▼▼▼

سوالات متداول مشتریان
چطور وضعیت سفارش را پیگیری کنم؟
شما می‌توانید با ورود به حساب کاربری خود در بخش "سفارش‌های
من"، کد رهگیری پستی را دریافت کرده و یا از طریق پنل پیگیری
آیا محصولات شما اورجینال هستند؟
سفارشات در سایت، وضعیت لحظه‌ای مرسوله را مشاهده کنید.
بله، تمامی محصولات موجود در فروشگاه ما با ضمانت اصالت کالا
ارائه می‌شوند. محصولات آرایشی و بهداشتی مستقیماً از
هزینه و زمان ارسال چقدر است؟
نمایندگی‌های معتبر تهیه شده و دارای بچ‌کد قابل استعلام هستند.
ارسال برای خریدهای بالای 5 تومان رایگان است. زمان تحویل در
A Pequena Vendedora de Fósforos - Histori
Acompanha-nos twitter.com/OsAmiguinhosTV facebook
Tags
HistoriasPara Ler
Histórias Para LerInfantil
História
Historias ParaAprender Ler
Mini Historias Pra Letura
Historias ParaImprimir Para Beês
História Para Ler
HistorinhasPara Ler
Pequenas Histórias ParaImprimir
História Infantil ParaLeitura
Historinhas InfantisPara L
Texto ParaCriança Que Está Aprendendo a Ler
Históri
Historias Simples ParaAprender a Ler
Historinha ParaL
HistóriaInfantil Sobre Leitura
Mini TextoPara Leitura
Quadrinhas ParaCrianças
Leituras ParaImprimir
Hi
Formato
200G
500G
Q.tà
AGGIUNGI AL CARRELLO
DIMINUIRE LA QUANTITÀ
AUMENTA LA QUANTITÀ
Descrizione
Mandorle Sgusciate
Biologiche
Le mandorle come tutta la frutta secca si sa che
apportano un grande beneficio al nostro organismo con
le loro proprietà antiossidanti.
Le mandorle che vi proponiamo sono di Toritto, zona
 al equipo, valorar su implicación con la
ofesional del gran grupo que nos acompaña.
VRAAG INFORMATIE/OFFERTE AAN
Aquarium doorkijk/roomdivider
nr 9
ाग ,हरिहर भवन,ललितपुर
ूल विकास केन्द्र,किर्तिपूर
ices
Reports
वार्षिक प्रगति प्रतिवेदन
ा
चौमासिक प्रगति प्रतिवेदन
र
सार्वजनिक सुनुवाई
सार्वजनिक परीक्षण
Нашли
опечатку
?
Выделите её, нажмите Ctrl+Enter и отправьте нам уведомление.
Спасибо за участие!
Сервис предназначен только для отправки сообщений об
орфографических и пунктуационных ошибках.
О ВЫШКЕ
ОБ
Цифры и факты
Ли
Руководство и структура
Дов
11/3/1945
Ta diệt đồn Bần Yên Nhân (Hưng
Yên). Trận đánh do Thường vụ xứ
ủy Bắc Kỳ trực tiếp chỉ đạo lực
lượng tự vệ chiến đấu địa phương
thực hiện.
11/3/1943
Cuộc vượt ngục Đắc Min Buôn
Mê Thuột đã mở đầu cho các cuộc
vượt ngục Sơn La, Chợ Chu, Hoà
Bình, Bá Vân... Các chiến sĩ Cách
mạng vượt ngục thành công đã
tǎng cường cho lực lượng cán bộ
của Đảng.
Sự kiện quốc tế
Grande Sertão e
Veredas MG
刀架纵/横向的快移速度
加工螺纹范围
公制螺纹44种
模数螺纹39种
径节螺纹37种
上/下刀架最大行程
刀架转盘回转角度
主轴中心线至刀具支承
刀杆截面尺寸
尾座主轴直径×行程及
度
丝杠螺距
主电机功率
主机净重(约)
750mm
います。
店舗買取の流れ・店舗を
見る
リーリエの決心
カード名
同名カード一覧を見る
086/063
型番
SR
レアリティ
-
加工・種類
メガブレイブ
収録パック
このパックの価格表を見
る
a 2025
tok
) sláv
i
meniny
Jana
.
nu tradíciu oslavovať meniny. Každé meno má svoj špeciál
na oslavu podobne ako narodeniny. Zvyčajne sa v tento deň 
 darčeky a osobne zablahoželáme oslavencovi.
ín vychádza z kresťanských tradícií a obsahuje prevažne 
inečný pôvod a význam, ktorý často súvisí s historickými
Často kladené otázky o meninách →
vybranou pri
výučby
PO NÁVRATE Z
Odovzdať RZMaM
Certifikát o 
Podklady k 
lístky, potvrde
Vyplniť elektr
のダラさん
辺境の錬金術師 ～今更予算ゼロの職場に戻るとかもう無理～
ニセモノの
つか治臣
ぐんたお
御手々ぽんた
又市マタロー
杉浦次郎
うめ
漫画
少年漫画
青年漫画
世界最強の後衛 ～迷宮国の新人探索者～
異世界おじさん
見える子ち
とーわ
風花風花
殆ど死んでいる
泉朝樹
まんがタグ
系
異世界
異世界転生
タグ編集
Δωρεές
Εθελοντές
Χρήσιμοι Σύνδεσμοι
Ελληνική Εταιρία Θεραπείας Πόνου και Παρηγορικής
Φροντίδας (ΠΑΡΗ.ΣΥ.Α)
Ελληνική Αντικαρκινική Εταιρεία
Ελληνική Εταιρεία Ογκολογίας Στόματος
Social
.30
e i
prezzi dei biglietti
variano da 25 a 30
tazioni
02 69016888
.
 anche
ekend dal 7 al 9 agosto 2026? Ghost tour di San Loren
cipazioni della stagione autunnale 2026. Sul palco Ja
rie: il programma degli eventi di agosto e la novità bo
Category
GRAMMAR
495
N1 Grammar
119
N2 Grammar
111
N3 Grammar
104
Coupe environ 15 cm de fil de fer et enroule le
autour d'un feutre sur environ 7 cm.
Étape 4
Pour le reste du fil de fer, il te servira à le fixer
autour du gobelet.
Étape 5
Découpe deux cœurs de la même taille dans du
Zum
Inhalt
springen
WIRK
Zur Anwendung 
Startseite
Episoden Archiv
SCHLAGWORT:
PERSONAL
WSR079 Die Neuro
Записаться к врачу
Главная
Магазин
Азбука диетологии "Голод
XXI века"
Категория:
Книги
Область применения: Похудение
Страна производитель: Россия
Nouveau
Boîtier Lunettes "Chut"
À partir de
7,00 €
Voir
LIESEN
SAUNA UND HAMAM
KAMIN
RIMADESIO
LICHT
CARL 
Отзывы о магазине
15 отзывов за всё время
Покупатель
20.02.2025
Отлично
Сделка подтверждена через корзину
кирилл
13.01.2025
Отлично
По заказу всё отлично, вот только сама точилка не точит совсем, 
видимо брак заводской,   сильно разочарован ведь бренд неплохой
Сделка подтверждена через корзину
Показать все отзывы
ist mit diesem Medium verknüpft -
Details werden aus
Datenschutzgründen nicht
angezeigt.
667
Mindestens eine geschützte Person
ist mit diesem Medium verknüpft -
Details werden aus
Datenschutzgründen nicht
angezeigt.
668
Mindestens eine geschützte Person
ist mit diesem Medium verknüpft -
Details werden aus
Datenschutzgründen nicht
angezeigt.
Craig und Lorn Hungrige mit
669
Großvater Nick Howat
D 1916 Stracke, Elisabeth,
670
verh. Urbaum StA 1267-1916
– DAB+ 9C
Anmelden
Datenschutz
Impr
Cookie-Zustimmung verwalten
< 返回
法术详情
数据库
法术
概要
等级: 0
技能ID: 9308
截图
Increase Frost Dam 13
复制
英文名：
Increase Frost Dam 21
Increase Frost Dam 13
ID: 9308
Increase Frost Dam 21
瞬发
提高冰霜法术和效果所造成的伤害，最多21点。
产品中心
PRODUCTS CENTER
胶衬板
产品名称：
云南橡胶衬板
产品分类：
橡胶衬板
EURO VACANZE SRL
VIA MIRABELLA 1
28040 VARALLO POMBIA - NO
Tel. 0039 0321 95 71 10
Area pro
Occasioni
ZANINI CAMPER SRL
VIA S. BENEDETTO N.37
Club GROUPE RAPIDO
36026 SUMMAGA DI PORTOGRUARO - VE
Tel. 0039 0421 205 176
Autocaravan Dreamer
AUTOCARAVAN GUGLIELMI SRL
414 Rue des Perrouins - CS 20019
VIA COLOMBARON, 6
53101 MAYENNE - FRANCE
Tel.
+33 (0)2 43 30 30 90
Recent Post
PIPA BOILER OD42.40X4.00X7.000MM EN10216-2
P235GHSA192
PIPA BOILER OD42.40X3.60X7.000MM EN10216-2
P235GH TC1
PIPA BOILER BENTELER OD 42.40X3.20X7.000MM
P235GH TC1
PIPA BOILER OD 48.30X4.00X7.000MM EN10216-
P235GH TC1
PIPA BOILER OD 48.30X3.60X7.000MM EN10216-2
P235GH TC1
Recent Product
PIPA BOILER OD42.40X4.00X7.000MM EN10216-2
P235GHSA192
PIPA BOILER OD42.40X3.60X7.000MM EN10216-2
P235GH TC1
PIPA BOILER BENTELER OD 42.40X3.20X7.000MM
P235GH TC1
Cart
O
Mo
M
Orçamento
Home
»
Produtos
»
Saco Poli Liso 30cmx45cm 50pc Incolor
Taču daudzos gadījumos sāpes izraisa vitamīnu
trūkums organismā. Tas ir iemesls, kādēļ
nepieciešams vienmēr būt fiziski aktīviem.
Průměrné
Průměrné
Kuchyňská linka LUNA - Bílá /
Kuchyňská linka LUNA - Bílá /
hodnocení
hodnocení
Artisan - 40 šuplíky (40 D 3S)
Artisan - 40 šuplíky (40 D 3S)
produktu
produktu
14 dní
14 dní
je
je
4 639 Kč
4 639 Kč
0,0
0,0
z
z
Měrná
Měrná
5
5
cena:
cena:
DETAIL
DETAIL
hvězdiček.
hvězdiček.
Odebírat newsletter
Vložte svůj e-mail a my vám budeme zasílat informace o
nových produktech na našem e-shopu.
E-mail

▲▲▲

▸ PROBLEM STATEMENT:
Starting with the first line and going on through the line with "HistorinhasPara Ler", give these lines again with "Tags" replaced by "Etiquetas" and everything else unchanged.

▸ RESULT FOR THIS EXERCISE:
سوالات متداول مشتریان
چطور وضعیت سفارش را پیگیری کنم؟
شما می‌توانید با ورود به حساب کاربری خود در بخش "سفارش‌های
من"، کد رهگیری پستی را دریافت کرده و یا از طریق پنل پیگیری
آیا محصولات شما اورجینال هستند؟
سفارشات در سایت، وضعیت لحظه‌ای مرسوله را مشاهده کنید.
بله، تمامی محصولات موجود در فروشگاه ما با ضمانت اصالت کالا
ارائه می‌شوند. محصولات آرایشی و بهداشتی مستقیماً از
هزینه و زمان ارسال چقدر است؟
نمایندگی‌های معتبر تهیه شده و دارای بچ‌کد قابل استعلام هستند.
ارسال برای خریدهای بالای 5 تومان رایگان است. زمان تحویل در
A Pequena Vendedora de Fósforos - Histori
Acompanha-nos twitter.com/OsAmiguinhosTV facebook
Etiquetas
HistoriasPara Ler
Histórias Para LerInfantil
História
Historias ParaAprender Ler
Mini Historias Pra Letura
Historias ParaImprimir Para Beês
História Para Ler
HistorinhasPara Ler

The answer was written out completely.